Di Amerika Serikat, misalnya, aplikasi konferensi video jarak jauh semakin diminati seiring banyaknya warga bekerja dari rumah. Kenaikan lalu lintas pemakaian mencapai 300 persen. Selama jam kerja, Nokia menemukan latensi internet cenderung naik di beberapa aplikasi yang sensitif.

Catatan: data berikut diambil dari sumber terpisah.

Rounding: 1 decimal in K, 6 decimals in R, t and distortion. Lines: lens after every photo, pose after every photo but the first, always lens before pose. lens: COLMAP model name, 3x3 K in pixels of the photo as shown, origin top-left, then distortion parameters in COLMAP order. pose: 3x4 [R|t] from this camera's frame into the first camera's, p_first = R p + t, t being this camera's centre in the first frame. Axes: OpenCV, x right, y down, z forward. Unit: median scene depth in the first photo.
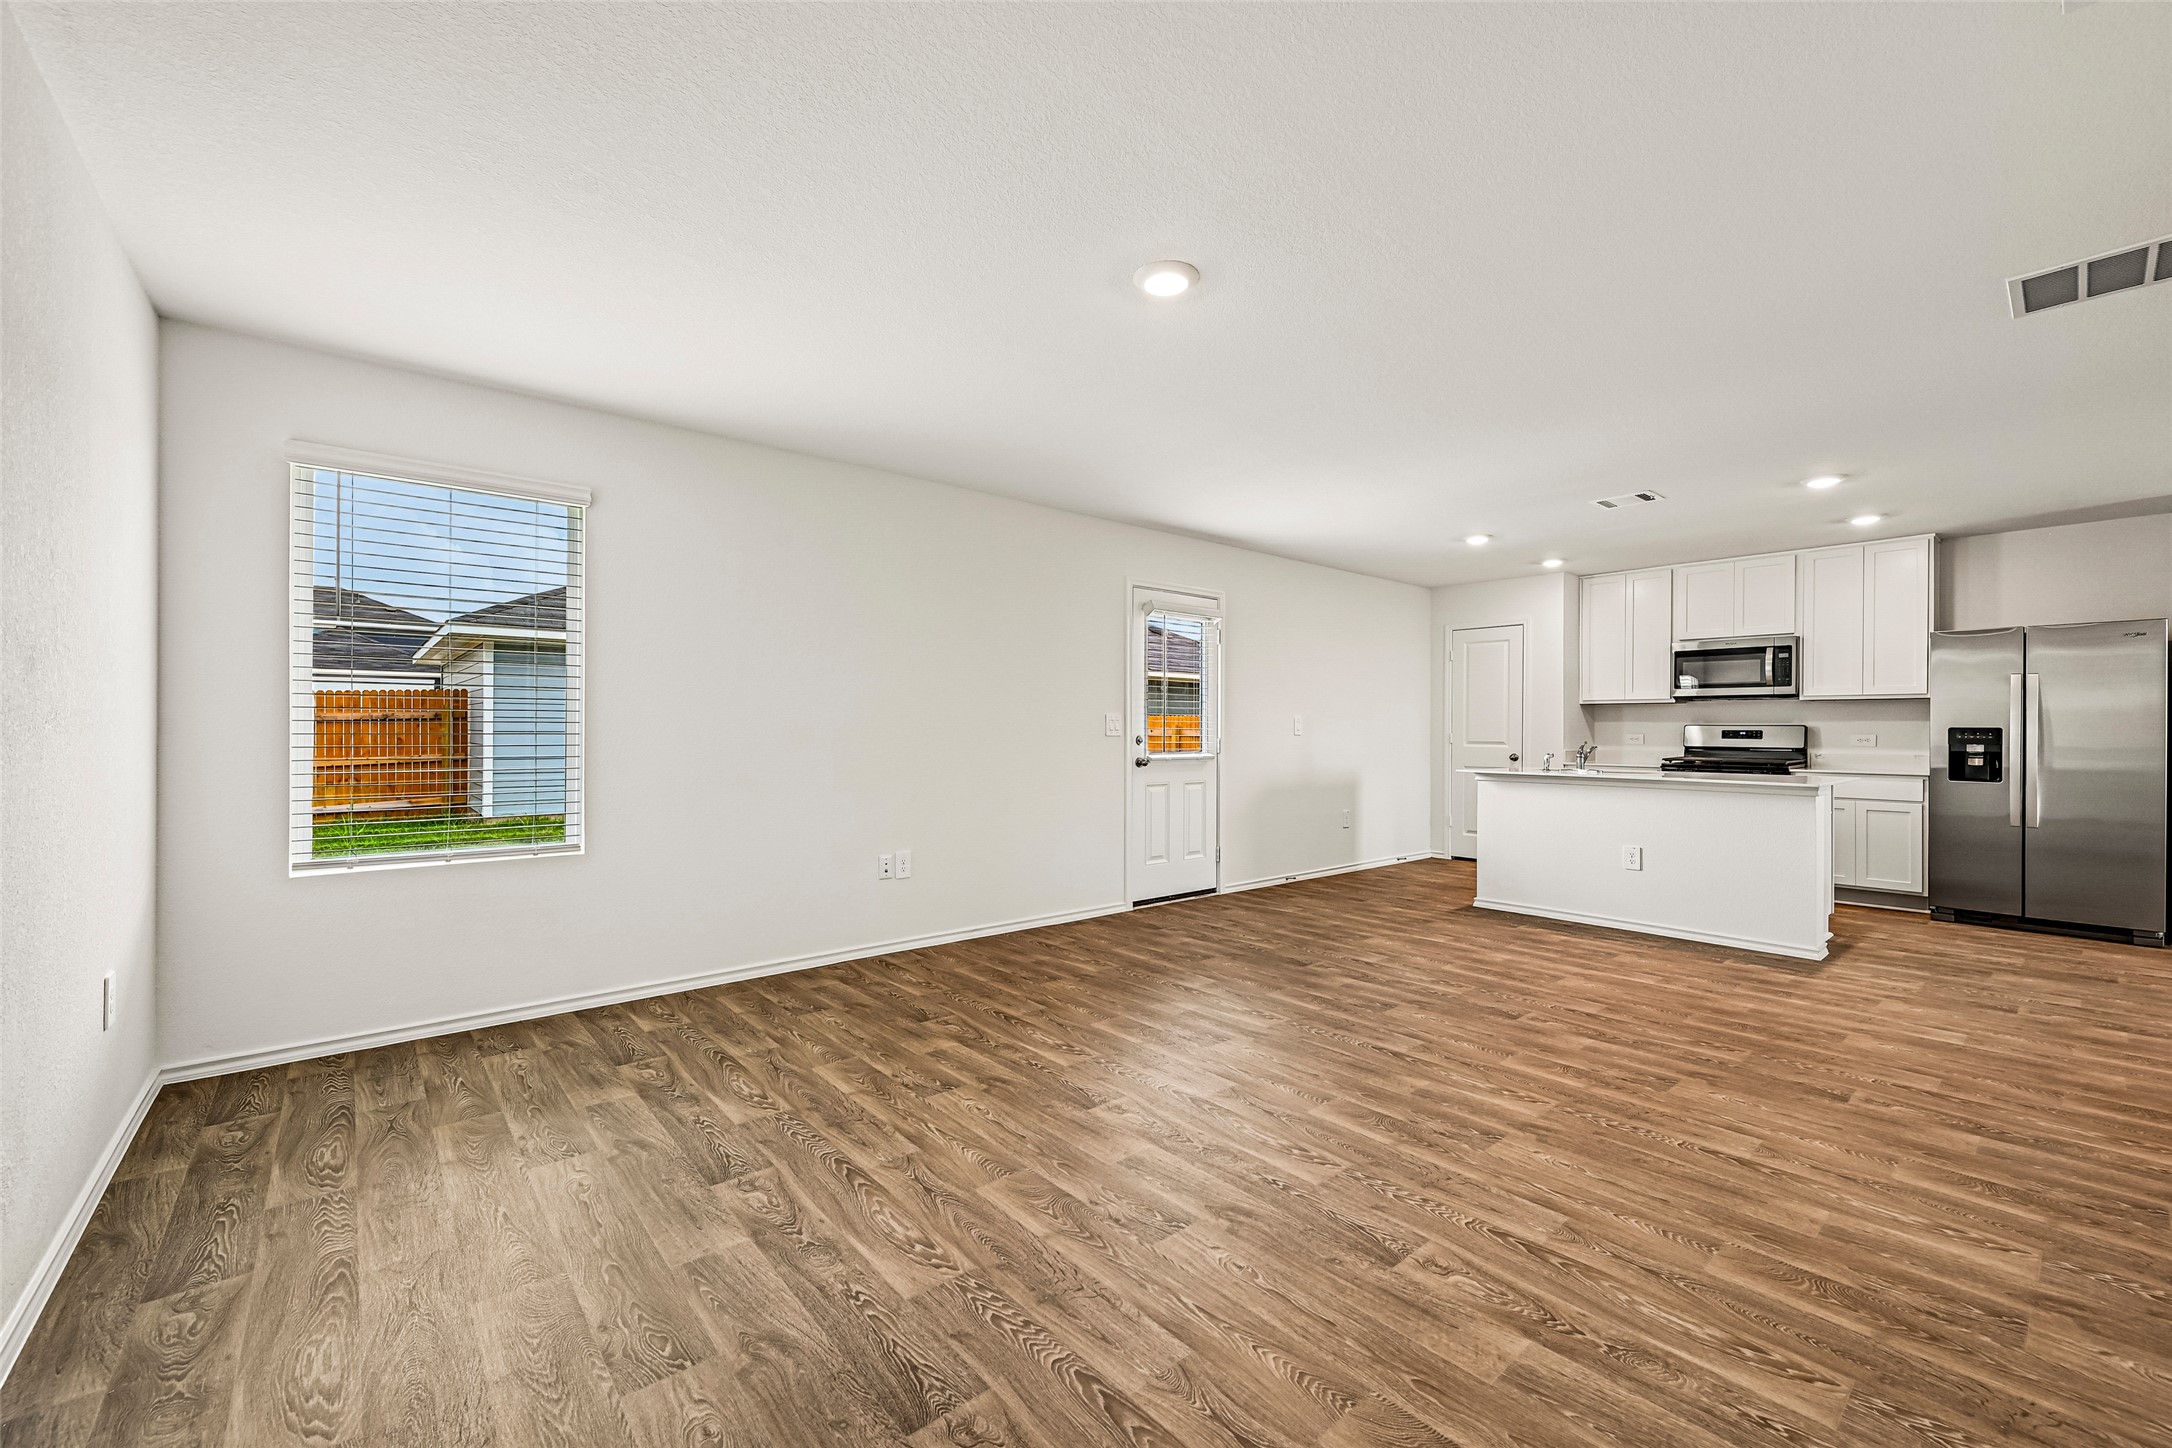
lens RADIAL K [[881.8, 0, 1074.5], [0, 881.8, 728.8], [0, 0, 1]] dist [-0.001632, -0.000116]
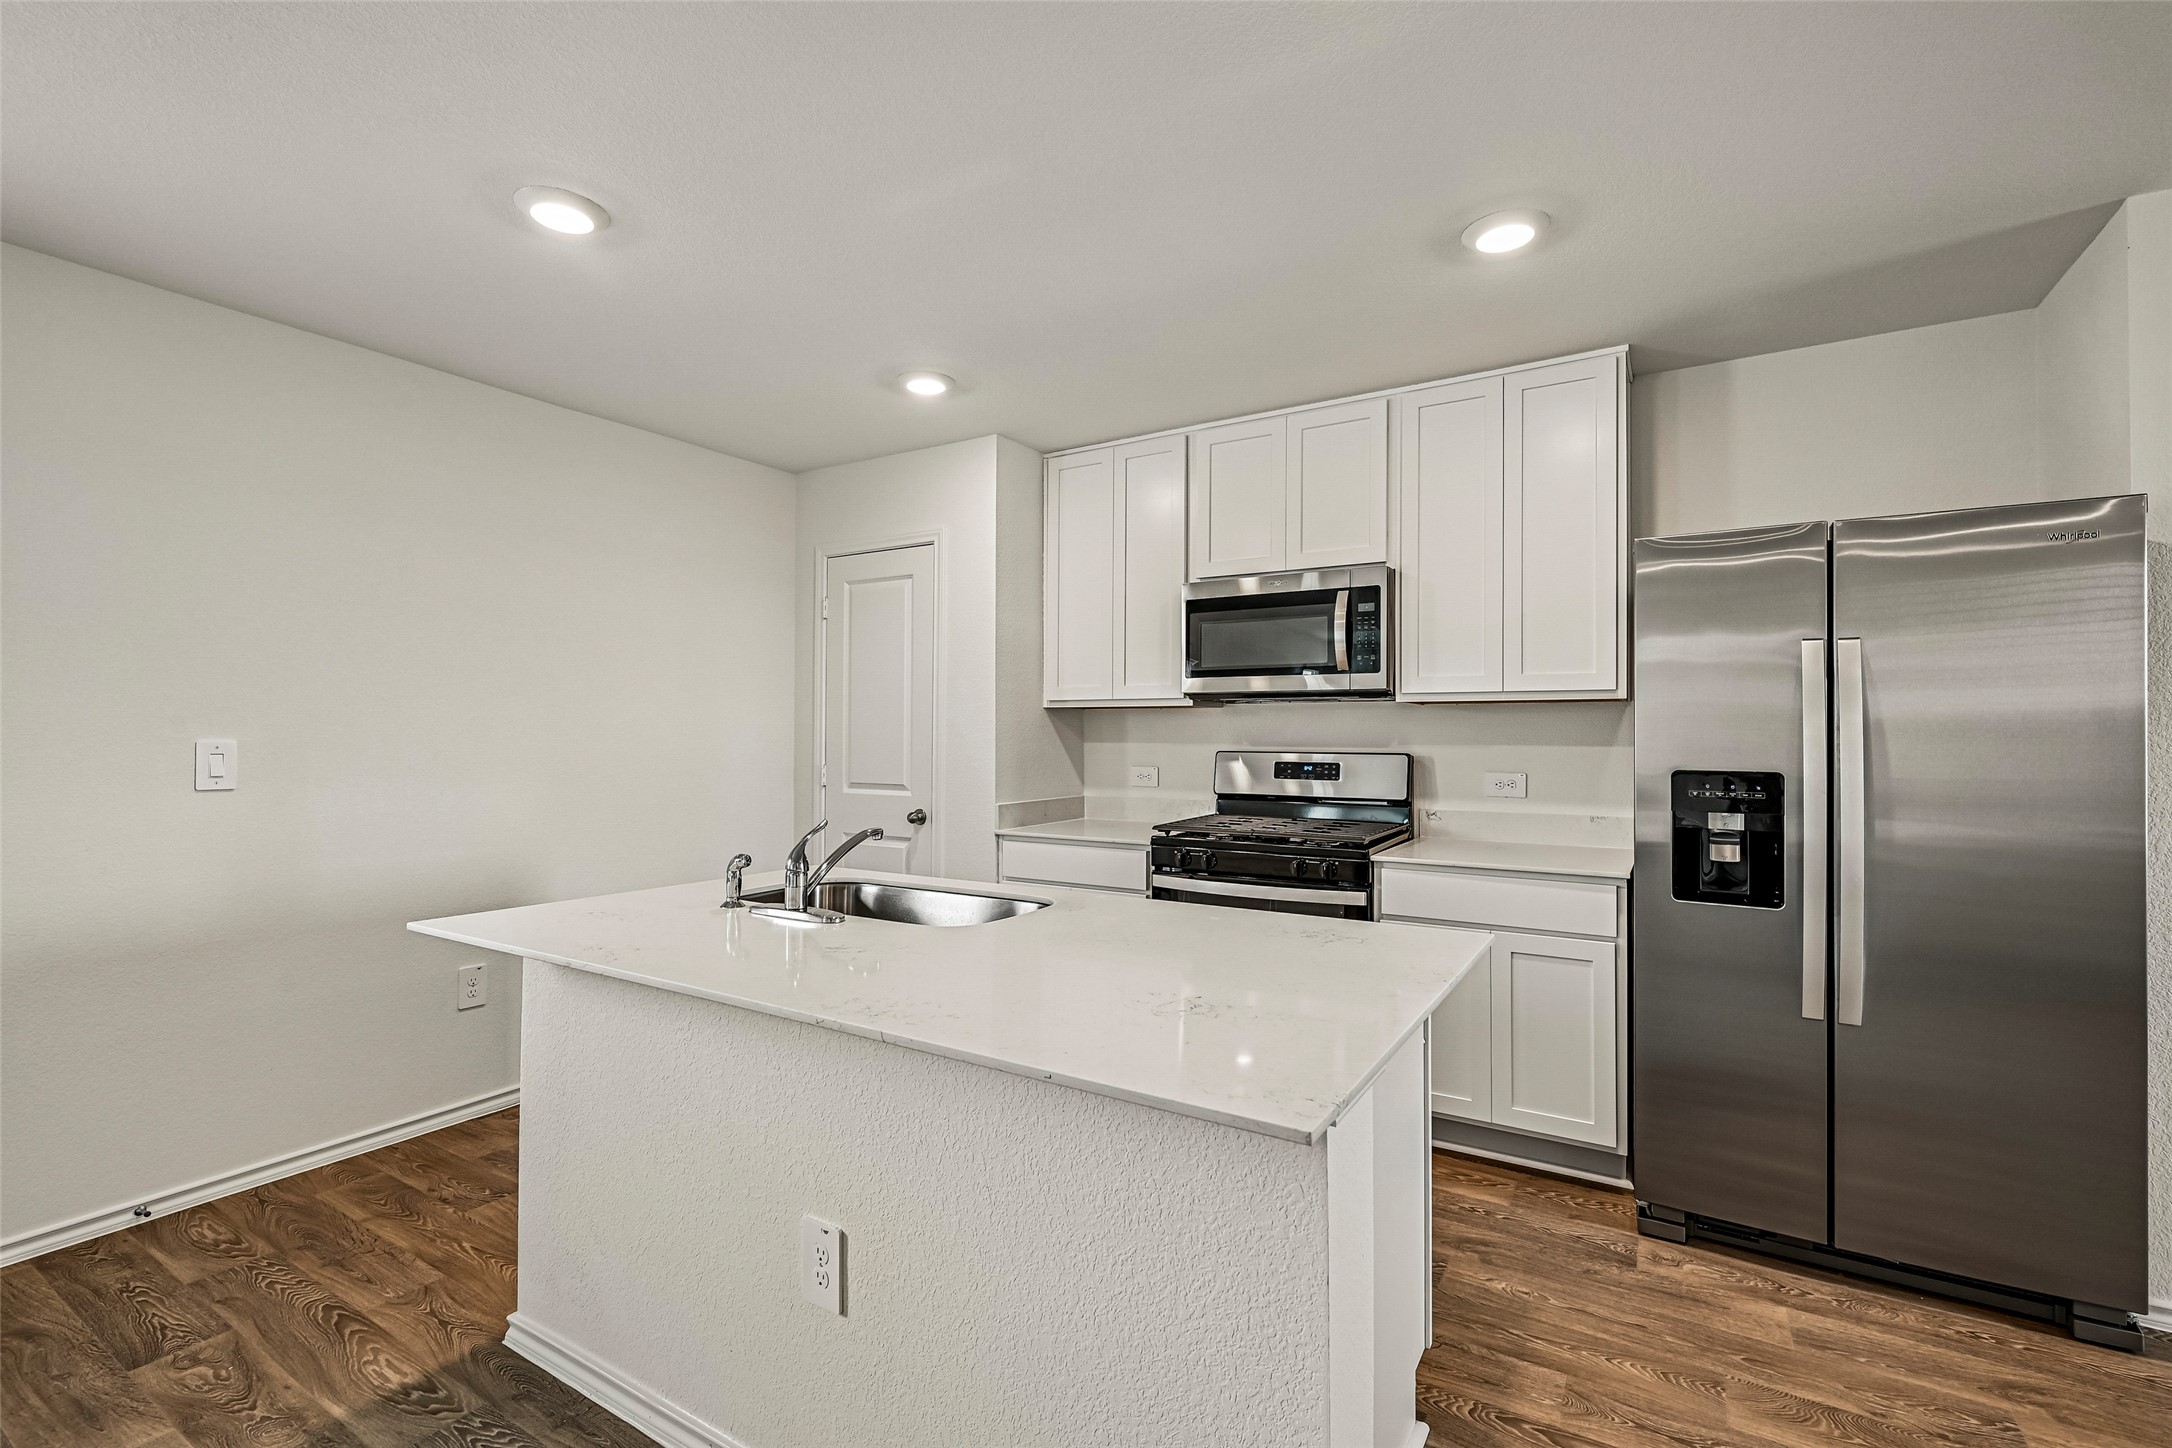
lens RADIAL K [[969.8, 0, 1078.9], [0, 969.8, 726.6], [0, 0, 1]] dist [-0.002954, 0.000055]
pose [[0.951376, 0.001800, 0.308026, 0.488430], [0.000547, 0.999971, -0.007533, -0.015353], [-0.308031, 0.007335, 0.951348, 0.542359]]
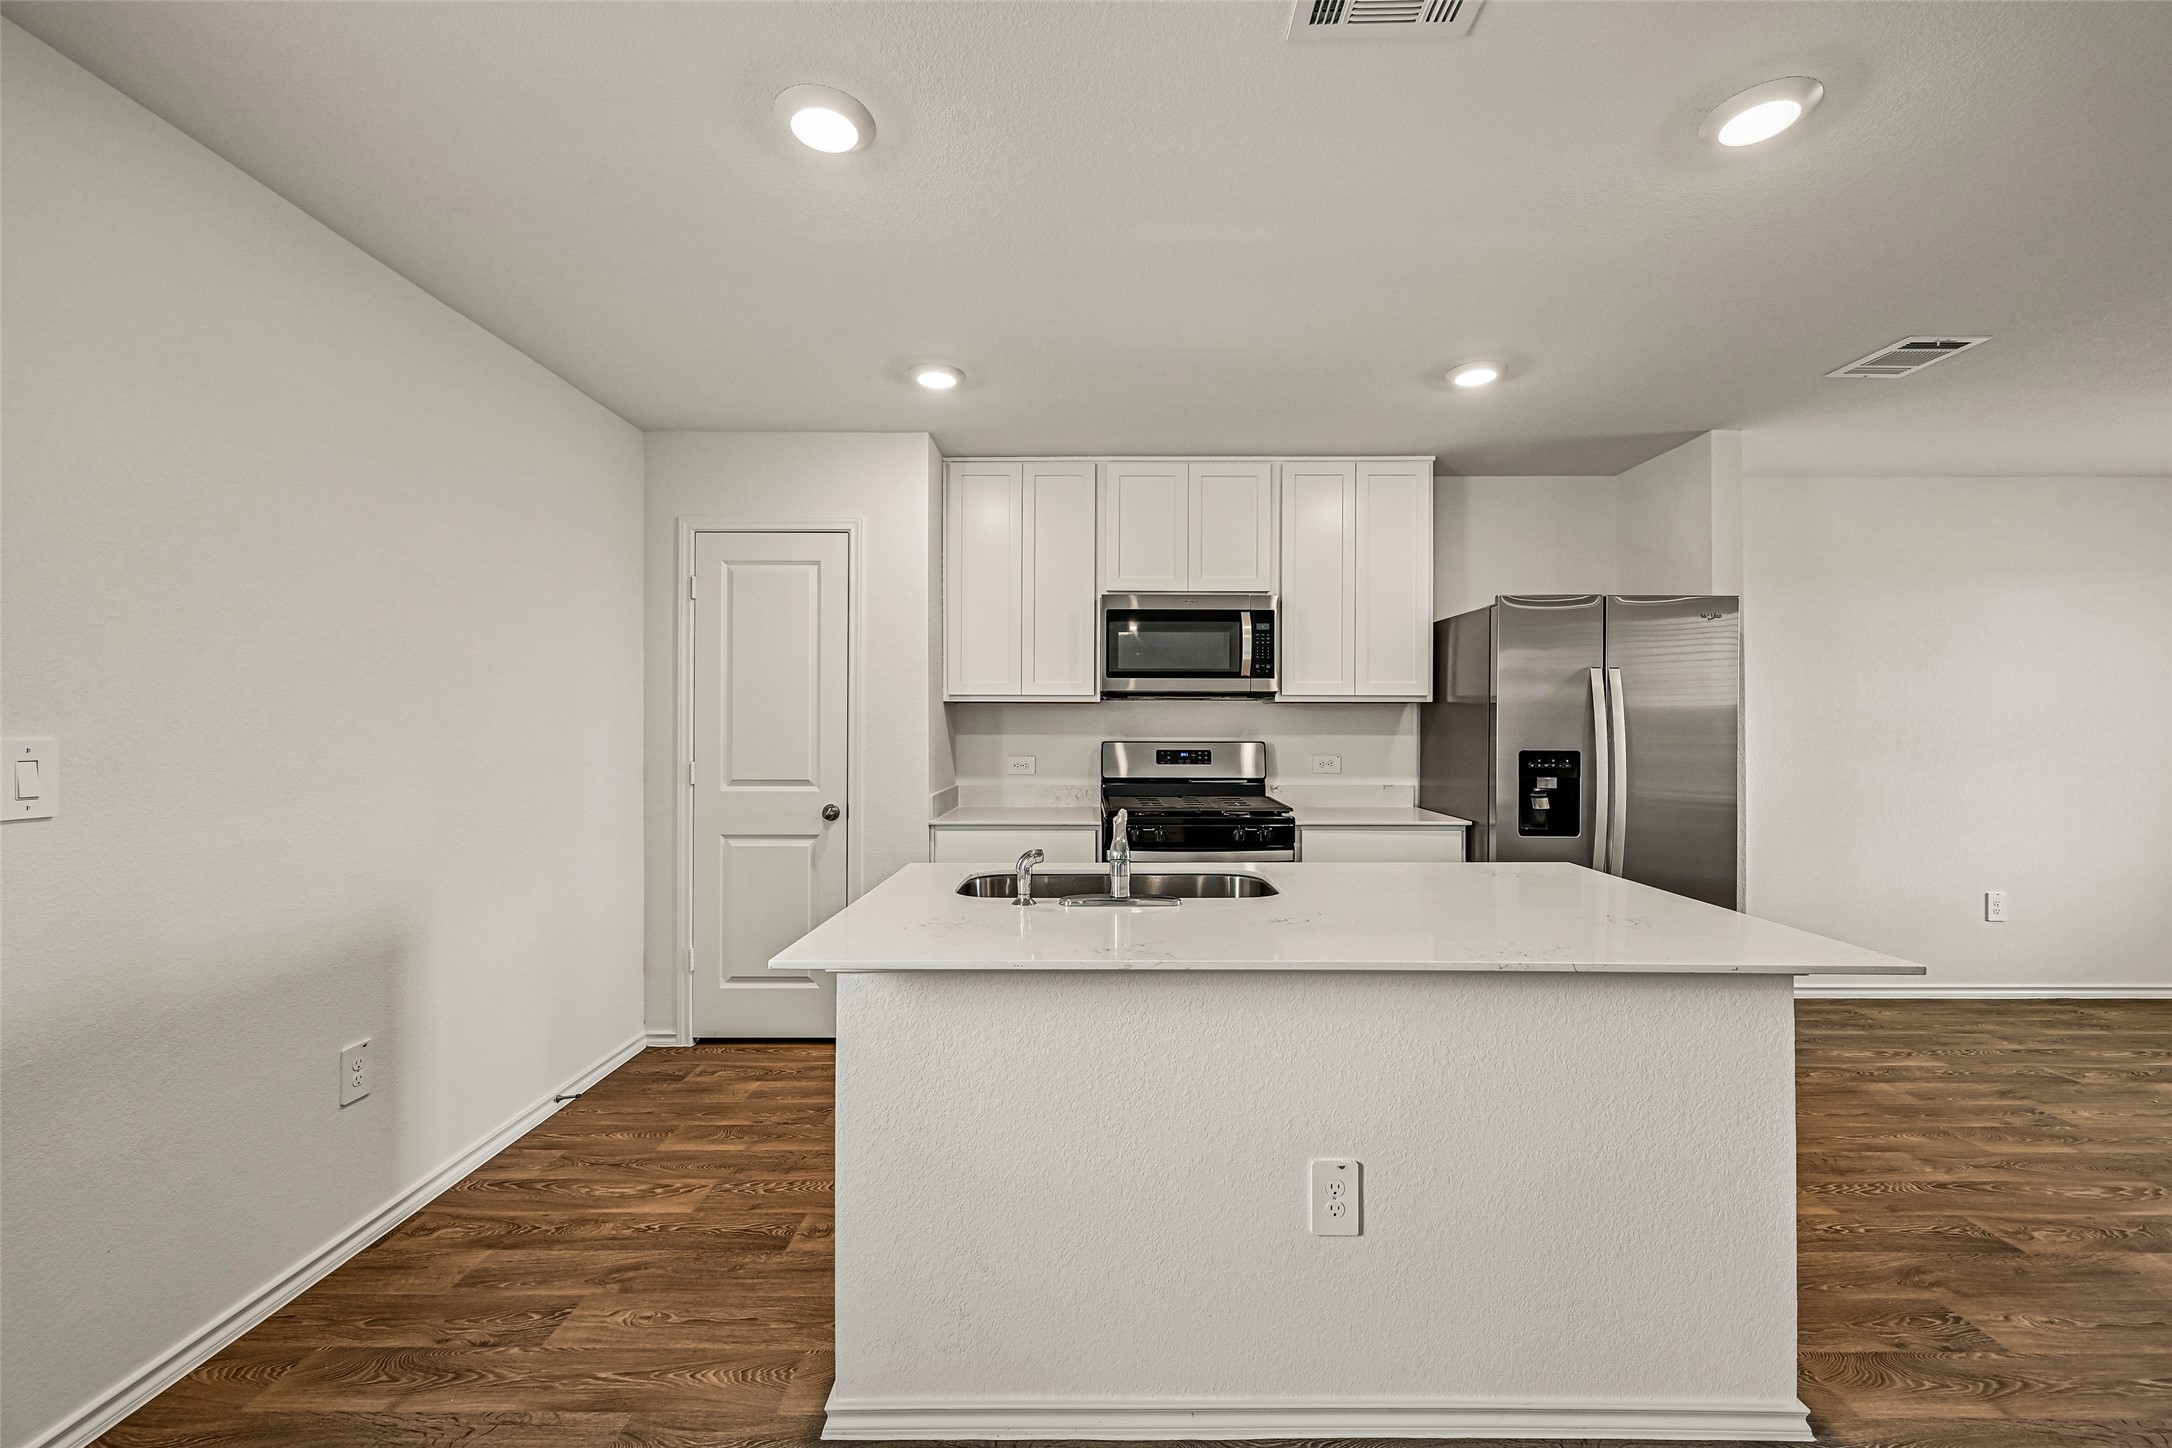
lens RADIAL K [[881.8, 0, 1108.5], [0, 881.8, 728.3], [0, 0, 1]] dist [-0.001632, -0.000116]
pose [[0.641250, -0.002754, 0.767327, 0.271884], [0.000889, 0.999996, 0.002847, -0.015921], [-0.767331, -0.001144, 0.641250, 0.682635]]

Sementara itu, di Indonesia, Ketua Umum Ikatan Guru Indonesia (IGI) M Ramli Rahim, saat dihubungi pada Kamis (9/3/2020), di Jakarta, mengatakan, keluhan mayoritas guru dan siswa tetap kuota data internet yang boros ketika pembelajaran jarak jauh (PJJ) secara daring, seperti memakai aplikasi konferensi video jarak jauh. Akibatnya, pengeluaran layanan telekomunikasi mereka malah naik.
Dia lantas mencontohkan keluhan salah seorang guru anggota IGI. Hampir tiga minggu PJJ, tingkat partisipasi siswa dalam metode daring secara langsung mulai berkurang. Hal itu disebabkan dua faktor, yaitu biaya beli paket data mahal dan siswa tidak punya gawai. Padahal, guru itu sudah membuatkan jadwal PJJ dalam metode daring secara langsung sebanyak dua mata pelajaran per hari agar mengurangi tingkat pemakaian kuota. Namun, cara itu tidak terlalu membantu siswa.